Apropos Inspiration: Den Hermesstab haben wir in den Lektionen aus Gründen von Bhakti – Hingabe an ein höheres Ideal – erwähnt. Wann immer du dieses Symbol mit dem Stab, an dem sich zwei Schlangen zur leuchtenden Kugel hinaufwinden, siehst, hoffe ich, dass du zur Aufrechterhaltung deiner täglichen Übungen inspiriert wirst. Der Hermesstab kann so zur Erzeugung von nützlichem Bhakti genutzt werden. Es ist für den medizinischen Berufszweig – und für uns alle – eine stille Erinnerung an die Realität der menschlichen spirituellen Anatomie.
Öffnen wir hier mal für ein paar Minuten die Motorhaube und betrachten wir Ida und Pingala etwas genauer.
Bei geöffneter Motorhaube sehen wir ein wundersames Gewirr glühender Nerven, von Chakren und ekstatischer Energie, die nach außen flutet. Mein erster Impuls ist, die Motorhaube wieder zufallen zu lassen und zurück auf unsere Yoga-Praxis zu verweisen. Es ist doch so schön, hinter dem Lenkrad zu sitzen und die beeindruckende Landschaft vorbeiziehen zu sehen, anstatt sich unter der Motorhaube zu verlieren. Aber wir sind nun mal hier und starren auf das Innenleben, so wollen wir einmal einiges ausdifferenzieren.

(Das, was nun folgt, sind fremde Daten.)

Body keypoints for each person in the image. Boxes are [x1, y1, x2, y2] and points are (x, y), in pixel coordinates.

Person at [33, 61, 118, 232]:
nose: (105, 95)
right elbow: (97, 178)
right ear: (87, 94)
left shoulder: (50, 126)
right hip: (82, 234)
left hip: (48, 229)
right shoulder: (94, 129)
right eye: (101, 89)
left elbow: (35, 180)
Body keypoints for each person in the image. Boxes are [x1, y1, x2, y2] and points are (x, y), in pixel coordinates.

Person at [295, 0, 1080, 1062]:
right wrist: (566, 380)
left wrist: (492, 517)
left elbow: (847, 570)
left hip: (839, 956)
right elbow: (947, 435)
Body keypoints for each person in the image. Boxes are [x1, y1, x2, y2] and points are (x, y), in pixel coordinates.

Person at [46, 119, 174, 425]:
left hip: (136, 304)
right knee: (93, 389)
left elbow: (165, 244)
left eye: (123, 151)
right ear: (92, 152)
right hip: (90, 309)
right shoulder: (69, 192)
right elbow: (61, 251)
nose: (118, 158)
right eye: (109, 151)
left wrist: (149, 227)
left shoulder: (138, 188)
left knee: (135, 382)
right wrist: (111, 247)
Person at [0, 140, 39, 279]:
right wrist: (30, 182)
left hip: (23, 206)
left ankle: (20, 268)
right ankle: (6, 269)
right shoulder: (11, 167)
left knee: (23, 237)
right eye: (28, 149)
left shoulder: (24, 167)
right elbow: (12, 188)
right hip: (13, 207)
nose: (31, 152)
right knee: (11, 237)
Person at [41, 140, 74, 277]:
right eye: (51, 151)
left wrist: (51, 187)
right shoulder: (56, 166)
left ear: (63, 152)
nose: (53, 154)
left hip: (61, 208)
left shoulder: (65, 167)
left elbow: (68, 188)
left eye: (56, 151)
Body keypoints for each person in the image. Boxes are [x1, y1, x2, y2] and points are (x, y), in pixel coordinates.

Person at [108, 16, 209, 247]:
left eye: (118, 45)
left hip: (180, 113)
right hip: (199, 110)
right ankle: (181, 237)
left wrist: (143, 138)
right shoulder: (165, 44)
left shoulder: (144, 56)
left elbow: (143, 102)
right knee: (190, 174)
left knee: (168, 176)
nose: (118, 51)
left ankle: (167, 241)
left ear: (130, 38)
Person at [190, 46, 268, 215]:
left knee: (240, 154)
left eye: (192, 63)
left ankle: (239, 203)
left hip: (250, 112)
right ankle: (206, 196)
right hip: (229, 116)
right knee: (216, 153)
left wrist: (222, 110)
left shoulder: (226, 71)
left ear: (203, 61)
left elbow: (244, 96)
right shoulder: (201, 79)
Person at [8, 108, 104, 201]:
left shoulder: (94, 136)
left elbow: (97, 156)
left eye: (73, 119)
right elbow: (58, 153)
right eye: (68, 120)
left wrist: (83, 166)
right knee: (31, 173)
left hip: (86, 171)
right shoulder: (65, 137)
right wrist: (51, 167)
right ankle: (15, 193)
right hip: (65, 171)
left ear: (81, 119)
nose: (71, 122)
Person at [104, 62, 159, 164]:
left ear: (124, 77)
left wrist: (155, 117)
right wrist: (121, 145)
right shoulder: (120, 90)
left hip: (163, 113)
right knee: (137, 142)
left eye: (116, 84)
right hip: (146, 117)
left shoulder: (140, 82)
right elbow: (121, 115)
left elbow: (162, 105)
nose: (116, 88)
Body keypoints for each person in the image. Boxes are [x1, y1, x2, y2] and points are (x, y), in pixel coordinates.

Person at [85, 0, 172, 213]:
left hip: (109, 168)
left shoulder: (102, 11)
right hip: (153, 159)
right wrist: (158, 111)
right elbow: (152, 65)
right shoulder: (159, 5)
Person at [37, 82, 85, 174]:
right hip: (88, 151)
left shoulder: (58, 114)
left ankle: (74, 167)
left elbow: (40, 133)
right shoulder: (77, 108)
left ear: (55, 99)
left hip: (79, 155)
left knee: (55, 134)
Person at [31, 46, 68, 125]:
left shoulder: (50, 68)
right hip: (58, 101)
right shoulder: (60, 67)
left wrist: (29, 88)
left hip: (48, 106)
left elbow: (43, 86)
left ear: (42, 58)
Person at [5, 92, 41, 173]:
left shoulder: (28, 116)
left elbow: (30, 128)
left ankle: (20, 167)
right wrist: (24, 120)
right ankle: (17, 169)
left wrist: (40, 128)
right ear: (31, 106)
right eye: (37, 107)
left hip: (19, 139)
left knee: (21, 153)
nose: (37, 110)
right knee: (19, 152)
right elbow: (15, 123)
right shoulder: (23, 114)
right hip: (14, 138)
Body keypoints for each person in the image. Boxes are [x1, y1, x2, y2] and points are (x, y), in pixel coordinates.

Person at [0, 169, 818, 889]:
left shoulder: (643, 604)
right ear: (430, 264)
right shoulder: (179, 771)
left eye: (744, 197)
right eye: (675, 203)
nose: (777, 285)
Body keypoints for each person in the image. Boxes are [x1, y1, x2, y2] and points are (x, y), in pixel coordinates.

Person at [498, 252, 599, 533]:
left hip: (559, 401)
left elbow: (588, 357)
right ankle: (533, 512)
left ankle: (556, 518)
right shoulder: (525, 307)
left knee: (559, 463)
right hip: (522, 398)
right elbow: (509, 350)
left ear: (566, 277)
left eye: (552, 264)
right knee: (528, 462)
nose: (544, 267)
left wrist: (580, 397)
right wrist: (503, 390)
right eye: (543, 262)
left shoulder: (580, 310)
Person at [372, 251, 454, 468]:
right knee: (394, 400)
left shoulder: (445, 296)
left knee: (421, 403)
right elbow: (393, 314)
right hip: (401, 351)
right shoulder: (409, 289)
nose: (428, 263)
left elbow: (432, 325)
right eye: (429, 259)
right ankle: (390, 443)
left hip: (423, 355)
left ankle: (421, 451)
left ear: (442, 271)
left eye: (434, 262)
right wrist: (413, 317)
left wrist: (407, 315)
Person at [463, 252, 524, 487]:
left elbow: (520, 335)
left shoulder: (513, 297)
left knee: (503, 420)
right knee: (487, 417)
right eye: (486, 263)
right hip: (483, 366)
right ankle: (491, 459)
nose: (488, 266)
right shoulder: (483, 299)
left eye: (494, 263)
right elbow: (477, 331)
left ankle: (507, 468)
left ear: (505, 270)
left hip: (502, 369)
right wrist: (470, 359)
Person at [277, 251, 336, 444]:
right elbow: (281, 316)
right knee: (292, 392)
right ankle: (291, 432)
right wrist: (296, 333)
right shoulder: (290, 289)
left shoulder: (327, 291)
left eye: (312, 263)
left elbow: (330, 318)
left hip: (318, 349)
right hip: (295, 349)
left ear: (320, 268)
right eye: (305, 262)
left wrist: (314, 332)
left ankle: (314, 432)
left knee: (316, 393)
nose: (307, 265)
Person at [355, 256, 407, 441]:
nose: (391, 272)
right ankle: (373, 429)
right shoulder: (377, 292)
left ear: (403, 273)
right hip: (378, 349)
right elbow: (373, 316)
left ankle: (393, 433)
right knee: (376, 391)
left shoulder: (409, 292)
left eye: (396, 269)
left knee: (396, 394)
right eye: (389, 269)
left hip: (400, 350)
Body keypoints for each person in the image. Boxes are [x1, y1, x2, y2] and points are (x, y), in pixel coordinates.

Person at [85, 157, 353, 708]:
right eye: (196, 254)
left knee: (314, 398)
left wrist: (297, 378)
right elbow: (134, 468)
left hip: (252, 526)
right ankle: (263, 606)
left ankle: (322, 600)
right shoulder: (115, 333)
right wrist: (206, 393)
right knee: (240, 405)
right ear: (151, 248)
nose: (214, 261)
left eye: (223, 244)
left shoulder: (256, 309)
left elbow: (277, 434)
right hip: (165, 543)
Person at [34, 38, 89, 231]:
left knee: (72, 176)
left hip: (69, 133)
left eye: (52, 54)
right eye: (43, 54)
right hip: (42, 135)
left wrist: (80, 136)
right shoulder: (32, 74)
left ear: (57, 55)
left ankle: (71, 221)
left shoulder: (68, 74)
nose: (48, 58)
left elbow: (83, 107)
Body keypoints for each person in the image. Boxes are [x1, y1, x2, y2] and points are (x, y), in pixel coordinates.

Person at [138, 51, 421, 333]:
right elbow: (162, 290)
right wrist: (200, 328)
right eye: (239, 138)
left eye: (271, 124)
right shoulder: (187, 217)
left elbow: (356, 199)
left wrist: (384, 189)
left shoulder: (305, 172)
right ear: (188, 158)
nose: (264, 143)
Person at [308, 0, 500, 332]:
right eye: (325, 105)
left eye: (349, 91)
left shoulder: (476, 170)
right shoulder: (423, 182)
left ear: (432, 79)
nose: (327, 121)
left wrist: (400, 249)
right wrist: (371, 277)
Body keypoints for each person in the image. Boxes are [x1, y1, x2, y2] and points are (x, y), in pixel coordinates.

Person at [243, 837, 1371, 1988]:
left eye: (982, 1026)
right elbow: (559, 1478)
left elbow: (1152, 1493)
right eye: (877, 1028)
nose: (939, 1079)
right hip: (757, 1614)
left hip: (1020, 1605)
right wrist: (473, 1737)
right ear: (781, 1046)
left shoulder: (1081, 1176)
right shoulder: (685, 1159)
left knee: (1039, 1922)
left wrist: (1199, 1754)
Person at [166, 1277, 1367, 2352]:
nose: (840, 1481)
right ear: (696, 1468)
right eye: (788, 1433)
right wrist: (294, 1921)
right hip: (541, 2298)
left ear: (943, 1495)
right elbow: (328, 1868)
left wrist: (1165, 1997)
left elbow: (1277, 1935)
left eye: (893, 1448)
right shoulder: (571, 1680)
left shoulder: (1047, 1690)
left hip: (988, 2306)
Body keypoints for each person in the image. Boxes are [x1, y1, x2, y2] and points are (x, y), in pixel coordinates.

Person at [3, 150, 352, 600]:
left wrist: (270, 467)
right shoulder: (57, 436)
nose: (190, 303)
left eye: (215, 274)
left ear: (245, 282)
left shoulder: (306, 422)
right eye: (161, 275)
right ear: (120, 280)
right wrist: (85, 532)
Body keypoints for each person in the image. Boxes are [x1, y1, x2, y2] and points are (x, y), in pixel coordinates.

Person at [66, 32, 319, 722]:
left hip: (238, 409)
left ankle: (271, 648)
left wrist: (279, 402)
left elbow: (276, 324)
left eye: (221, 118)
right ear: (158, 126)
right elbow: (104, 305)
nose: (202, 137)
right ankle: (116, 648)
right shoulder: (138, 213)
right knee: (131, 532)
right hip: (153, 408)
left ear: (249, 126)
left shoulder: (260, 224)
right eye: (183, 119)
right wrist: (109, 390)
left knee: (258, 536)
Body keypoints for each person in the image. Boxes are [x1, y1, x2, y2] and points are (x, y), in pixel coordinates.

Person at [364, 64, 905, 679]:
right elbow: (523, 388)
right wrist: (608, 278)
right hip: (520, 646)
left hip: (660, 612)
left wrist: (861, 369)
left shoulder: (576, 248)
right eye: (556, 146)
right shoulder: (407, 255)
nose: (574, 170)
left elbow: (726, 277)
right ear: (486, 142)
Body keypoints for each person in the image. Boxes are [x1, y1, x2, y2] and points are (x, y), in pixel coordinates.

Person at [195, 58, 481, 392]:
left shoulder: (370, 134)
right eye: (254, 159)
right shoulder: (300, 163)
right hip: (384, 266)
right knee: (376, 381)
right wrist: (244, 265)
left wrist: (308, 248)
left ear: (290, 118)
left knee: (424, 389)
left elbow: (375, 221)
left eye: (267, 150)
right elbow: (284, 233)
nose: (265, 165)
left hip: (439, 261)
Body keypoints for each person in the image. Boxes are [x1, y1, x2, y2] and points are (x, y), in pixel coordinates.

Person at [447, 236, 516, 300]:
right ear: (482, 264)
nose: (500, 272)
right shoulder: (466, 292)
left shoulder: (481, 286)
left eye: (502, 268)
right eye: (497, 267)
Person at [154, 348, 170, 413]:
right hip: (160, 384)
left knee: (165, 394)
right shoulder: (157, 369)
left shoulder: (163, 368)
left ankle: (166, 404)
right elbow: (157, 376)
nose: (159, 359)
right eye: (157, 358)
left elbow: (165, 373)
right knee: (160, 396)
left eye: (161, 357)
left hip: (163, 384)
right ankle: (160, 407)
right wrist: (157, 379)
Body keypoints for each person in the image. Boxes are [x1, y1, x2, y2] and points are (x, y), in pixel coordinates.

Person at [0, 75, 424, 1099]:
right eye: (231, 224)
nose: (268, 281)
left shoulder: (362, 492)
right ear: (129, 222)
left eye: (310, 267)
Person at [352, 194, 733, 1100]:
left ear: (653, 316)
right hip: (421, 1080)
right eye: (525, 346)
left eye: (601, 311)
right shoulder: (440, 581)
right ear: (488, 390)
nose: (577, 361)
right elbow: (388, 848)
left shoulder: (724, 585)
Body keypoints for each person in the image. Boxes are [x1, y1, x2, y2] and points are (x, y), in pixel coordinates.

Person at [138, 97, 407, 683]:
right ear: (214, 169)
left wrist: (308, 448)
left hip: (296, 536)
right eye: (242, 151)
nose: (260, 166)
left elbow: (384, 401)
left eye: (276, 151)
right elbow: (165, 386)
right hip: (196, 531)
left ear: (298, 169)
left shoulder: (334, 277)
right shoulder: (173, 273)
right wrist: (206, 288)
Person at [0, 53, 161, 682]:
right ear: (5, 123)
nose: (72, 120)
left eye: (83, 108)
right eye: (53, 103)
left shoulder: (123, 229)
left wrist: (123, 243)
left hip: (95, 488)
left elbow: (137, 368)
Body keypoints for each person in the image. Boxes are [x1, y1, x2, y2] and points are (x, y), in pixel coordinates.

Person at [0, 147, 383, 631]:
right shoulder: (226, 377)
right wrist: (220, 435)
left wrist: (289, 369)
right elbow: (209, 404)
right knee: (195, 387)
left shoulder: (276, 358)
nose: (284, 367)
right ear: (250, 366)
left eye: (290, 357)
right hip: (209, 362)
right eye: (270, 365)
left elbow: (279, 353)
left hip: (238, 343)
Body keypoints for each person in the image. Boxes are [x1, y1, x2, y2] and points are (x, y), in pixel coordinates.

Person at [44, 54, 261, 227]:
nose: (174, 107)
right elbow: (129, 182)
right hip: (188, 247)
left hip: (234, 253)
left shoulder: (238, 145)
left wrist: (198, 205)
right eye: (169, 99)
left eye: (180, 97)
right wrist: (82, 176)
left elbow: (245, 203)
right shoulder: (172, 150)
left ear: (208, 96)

Inzwischen sollten wir mit der Sushumna (dem Wirbelsäulennerv) sehr vertraut sein, da wir bei der Wirbelsäulenatmung damit arbeiten – oder zumindest haben wir uns theoretisch damit beschäftigt und daran gedacht, das zu tun. Für einige ist sie fühlbar geworden, wenn sich ekstatische Ausstrahlung begonnen hat, in dem langen fadenähnlichen, zwischen dem Perineum und dem Punkt zwischen den Augenbrauen verlaufenden Nerv zu regen. Wir können damit spielen, indem wir die Übungen anwenden, die wir bisher gelernt haben. Das ist ziemlich angenehm – wir können sagen ekstatisch. Andere haben die Ausdehnung ekstatischer Ausstrahlung noch in sehr viel größerem Ausmaß erfahren. Dies ist dann der Fall, wenn wir beginnen mit Ida und Pingala Erfahrungen zu machen. Sobald die Kundalini-Energie sich entlang der Sushumna nach außen ausdehnt, kommen bei der Erleuchtung zuerst Ida und Pingala an die Reihe.
Traditionellerweise werden Sushumna, Ida und Pingala als die drei wichtigsten Schnellstraßen einer erwachten Kundalini betrachtet. Diese drei Nerven regulieren den Fluss des Prana durch das gesamte Nervensystem. Dieser regulierende Effekt existiert schon, bevor Kundalini erweckt ist. Tritt die Erweckung einmal auf, dominiert der Prana-Fluss in der Sushumna. Aber auch Ida und Pingala werden erweckt. Ida verläuft an der linken Seite der Wirbelsäule durch die Nerven nach oben und unten und verbindet das Perineum mit dem sensitiven Gewebe hoch oben im linken Nasenloch. Pingala durchläuft die Nerven an der rechten Seite der Wirbelsäule nach oben und unten und verbindet das Perineum mit dem empfindlichen Gewebe hoch oben im rechten Nasenloch. Genauso wie die Sushumna sich ekstatisch ausdehnt, um viel mehr zu umfassen als den winzig kleinen Kanal in der Wirbelsäule, so erweitern sich auch Ida und Pingala ekstatisch, um viel mehr als die begrenzten physischen Dimensionen der außerhalb der Wirbelsäule nach unten und oben verlaufenden Nerven einzuschließen.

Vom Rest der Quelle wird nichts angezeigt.